Achieving greater supply chain transparency and building collaborative relationships with semiconductor suppliers

• In order to achieve greater supply chain transparency, it is essential that companies collaborate and exchange information with semiconductor suppliers and trading companies.
  
  
• Other effective methods include building traceability or digitalization into the entire supply chain. These are challenges that cannot be addressed solely by the companies that procure semiconductors, and in fact require the building of collaborative relationships with semiconductor suppliers to address. Nippon Electronic Device Industry Association president Shozo Saito has shared his comments from this perspective, stating that it is important to approach solutions by creating a seamless supply chain by partnering with suppliers during design, development and later stages, and adding that companies must move beyond the concepts of supplier and purchaser and approach suppliers as business partners.
  In light of this input, achieving consistent success in procurement amidst the constraint of lengthy lead times for semiconductors requires that companies give due consideration to aligning their purchasing order timelines for consistency with semiconductor production lead times. One-sided demands for a semiconductor supplier to address uncertainties arising from inconsistencies between semiconductor production lead time and the timing of purchasing orders could instead have an adverse effect on any business partner relationship that could be built with such a supplier. Another important method of achieving greater transparency and strengthening business partner relationships with suppliers is to share production, sales, and inventory data (PSI data) on a shared platform, and thereby use ordinary operations to address uncertainties.

Accurate demand forecasting and consideration of alternative solutions

• Product demand fluctuates depending on market trends and advancements in technology.
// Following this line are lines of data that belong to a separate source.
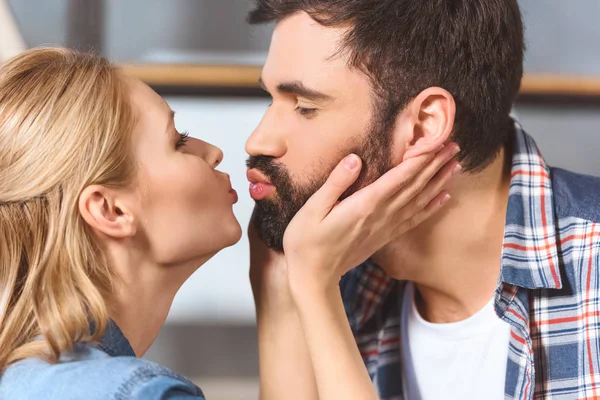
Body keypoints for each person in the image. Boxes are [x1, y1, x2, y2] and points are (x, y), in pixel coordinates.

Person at [0, 48, 456, 399]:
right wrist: (316, 285)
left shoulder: (33, 378)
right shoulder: (132, 392)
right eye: (177, 142)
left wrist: (280, 283)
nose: (214, 151)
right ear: (110, 211)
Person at [245, 1, 600, 399]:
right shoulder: (330, 276)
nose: (258, 141)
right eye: (270, 100)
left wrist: (311, 284)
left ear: (424, 125)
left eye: (305, 107)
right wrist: (287, 284)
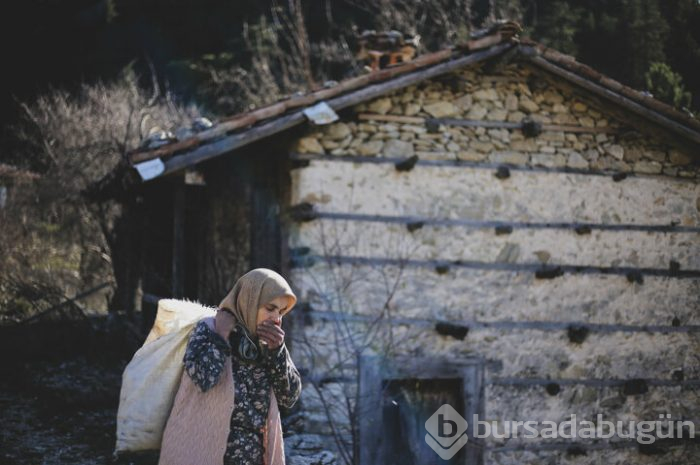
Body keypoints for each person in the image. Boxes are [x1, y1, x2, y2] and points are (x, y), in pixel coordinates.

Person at [158, 268, 302, 465]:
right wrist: (220, 337)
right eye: (270, 308)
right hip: (202, 454)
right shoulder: (210, 328)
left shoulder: (271, 345)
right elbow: (203, 379)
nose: (276, 318)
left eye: (281, 312)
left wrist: (277, 353)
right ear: (249, 301)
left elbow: (289, 397)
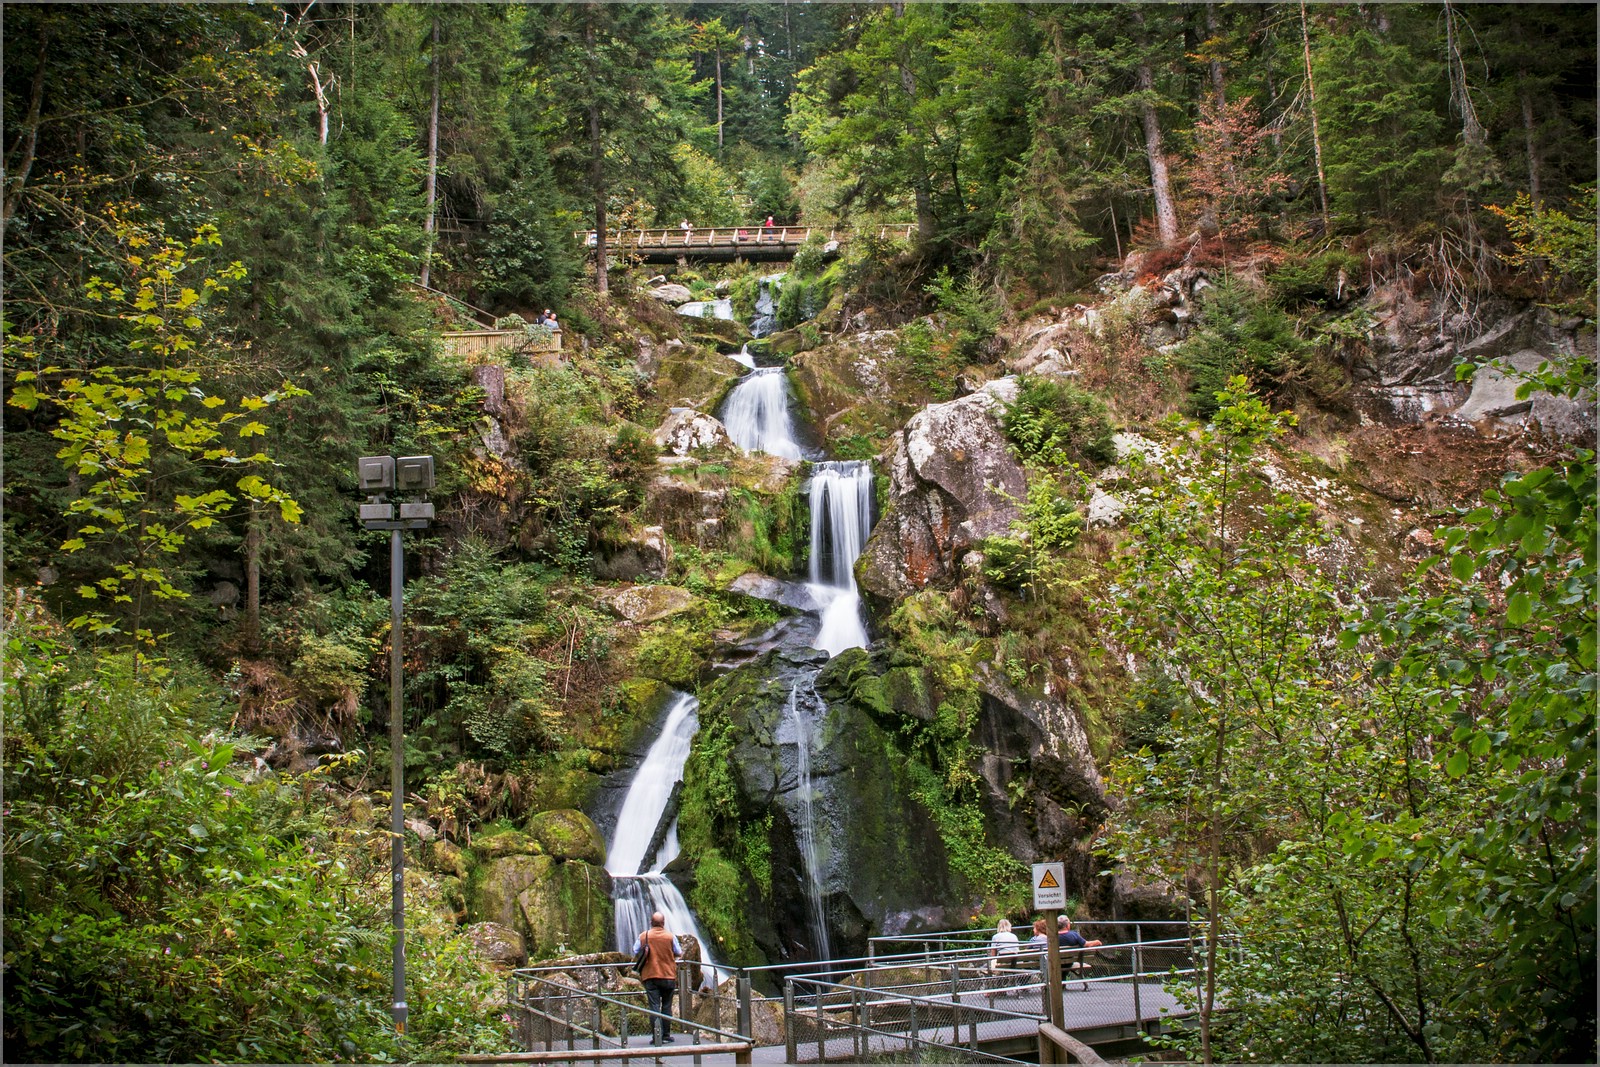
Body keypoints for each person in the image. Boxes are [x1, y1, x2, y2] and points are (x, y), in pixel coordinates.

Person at [636, 912, 683, 1045]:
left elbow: (635, 950)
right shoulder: (670, 936)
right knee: (667, 1006)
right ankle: (666, 1035)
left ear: (651, 922)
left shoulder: (644, 935)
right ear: (663, 923)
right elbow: (679, 952)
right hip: (668, 975)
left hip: (650, 976)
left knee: (654, 1006)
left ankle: (656, 1036)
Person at [1058, 915, 1103, 990]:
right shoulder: (1073, 935)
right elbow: (1086, 944)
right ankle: (1063, 984)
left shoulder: (1052, 936)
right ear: (1067, 925)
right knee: (1066, 963)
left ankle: (1061, 984)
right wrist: (1097, 941)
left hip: (1056, 962)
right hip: (1069, 963)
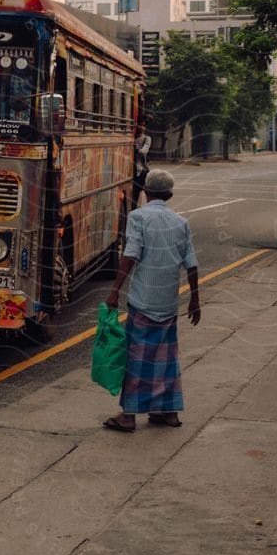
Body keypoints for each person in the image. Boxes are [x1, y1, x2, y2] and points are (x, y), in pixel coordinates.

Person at [102, 170, 201, 431]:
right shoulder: (181, 223)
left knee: (137, 358)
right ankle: (168, 412)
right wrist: (195, 300)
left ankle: (129, 416)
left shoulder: (137, 217)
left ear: (145, 192)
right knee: (166, 359)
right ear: (169, 194)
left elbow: (130, 255)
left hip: (143, 301)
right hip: (168, 303)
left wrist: (114, 291)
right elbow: (191, 264)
Accurate forecasting is therefore a crucial prerequisite when concluding long-term contracts with semiconductor manufacturers to secure a consistent supply, as it enables the purchaser to secure a long-term contract for production capacity from such manufacturers.
  
  
•  The use of alternative or generic products is also an effective way to address instability in semiconductor supply. These measures alleviate the impact of price surges and shortage of semiconductors. With that said, the use of alternative semiconductor products may require alterations to product designs or specifications, and it is important to prepare to accommodate such changes to product designs and specifications. In regard to mid-to-long term consistency of supply, SEMI Japan president Masahiko Hamajima commented that it is also important to use components that utilize the latest technology to the full extent possible, giving an example of automobiles to illustrate how impacts could be mitigated by using standardized components and 16nm to 28nm nodes rather than legacy nodes of class 40nm to 60nm, for which it can be difficult to guarantee long-term availability.

Adapting the semiconductor supply chain to the changing tax environment

• Numerous international transactions take place within the semiconductor supply chain, which means that it can easily be affected by changes in the taxation and tariff policies of any relevant country, and it is therefore important that companies manage taxation risks and formulate appropriate tax strategies. While transfer pricing presents a range of complex and challenging issues in the context of the semiconductor supply chain, taking the appropriate actions to address such challenges will also prove beneficial in the design of an effective supply chain.